C’est avec humilité et une claire conscience de sa fragilité, mais aussi une grande espérance, que chacun est appelé continuer l’ouvrage dont le Christ est la tête et le fondement.

W. Kreis

Dietrich Bonhoeffer : réflexions sur son temps

Réflexions sur son temps, philosophiques et théologiques

Dans les réflexions sur son temps intitulées « 20 ans plus tard », Bonhoeffer essaie de s’expliquer la situation absurde de l’Allemagne des années 40.

Sans citer de noms, il fait des allusions assez claires pour être compris. On les retrouve parfois mot pour mot dans son Ethique.

Les valeurs sont bouleversées. Le plus fort – le parti nazi au pouvoir – dicte sa loi et l’homme discipliné – l’Allemand connu pour son sens de la discipline – est prêt à obéir au diable en personne, c’est à dire Hitler et ses comparses (1).

Celui qui résiste est prêt à sacrifier toutes ses valeurs au nom d’un appel de Dieu seul à une action obéissante et responsable(2), même si cette obéissance s’oppose à l’ordre imposé et doit trouver l’équilibre entre absence de scrupule et scrupulite ou excès de scrupule paralysant(3).

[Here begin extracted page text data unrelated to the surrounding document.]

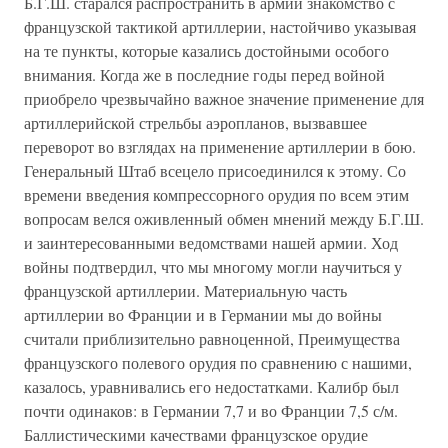
Б.Г.Ш. старался распространить в армии знакомство с
французской тактикой артиллерии, настойчиво указывая
на те пункты, которые казались достойными особого
внимания. Когда же в последние годы перед войной
приобрело чрезвычайно важное значение применение для
артиллерийской стрельбы аэропланов, вызвавшее
переворот во взглядах на применение артиллерии в бою.
Генеральный Штаб всецело присоединился к этому. Со
времени введения компрессорного орудия по всем этим
вопросам велся оживленный обмен мнений между Б.Г.Ш.
и заинтересованными ведомствами нашей армии. Ход
войны подтвердил, что мы многому могли научиться у
французской артиллерии. Материальную часть
артиллерии во Франции и в Германии мы до войны
считали приблизительно равноценной, Преимущества
французского полевого орудия по сравнению с нашими,
казалось, уравнивались его недостатками. Калибр был
почти одинаков: в Германии 7,7 и во Франции 7,5 с/м.
Баллистическими качествами французское орудие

Dieu demande une action responsable dans le libre risque de la foi et il accorde son pardon à celui qui devient pécheur par cette même action (4)

Le groupe de conjurés, certains aux plus hauts postes de l’Etat, avec plusieurs des membres de la famille de Bonhoeffer et des amis(5) préparèrent contre Hitler les attentats, qui tous malheureusement échouèrent. Au-delà des hommes, le Seigneur dirige l’histoire, crée le bien à partir du mal (6). Mais que faire quand le mal l’emporte ?

Dangers de la sottise et du conformisme

Bonhoeffer souligne ensuite les dangers de la sottise, une forme spéciale des circonstances historiques sur l’homme. Cette sottise l’entraîne par conformisme à n’importe quelle mauvaise action: le vote populaire qui a entraîné la prise de pouvoir du parti nazi, l’antisémitisme par imitation ou lâcheté.

La puissance des uns a besoin de la sottise des autres…Mais des hommes pourront être abîmés pour toujours (7). Un acte extérieur de libération s’impose et pour cela, pas besoin de l’avis des autres. La question ne se pose pas pour l’homme responsable.

Selon la justice immanente, le mal très rapidement s’avère stupide et inefficace (8)…Le respect des lois qui dirigent la vie humaine est incontournable, sauf nécessité absolue (9).

Peut-être est-ce une allusion aux lois sur l’euthanasie ou la stérilisation des handicapés promulguée par le régime nazi (10).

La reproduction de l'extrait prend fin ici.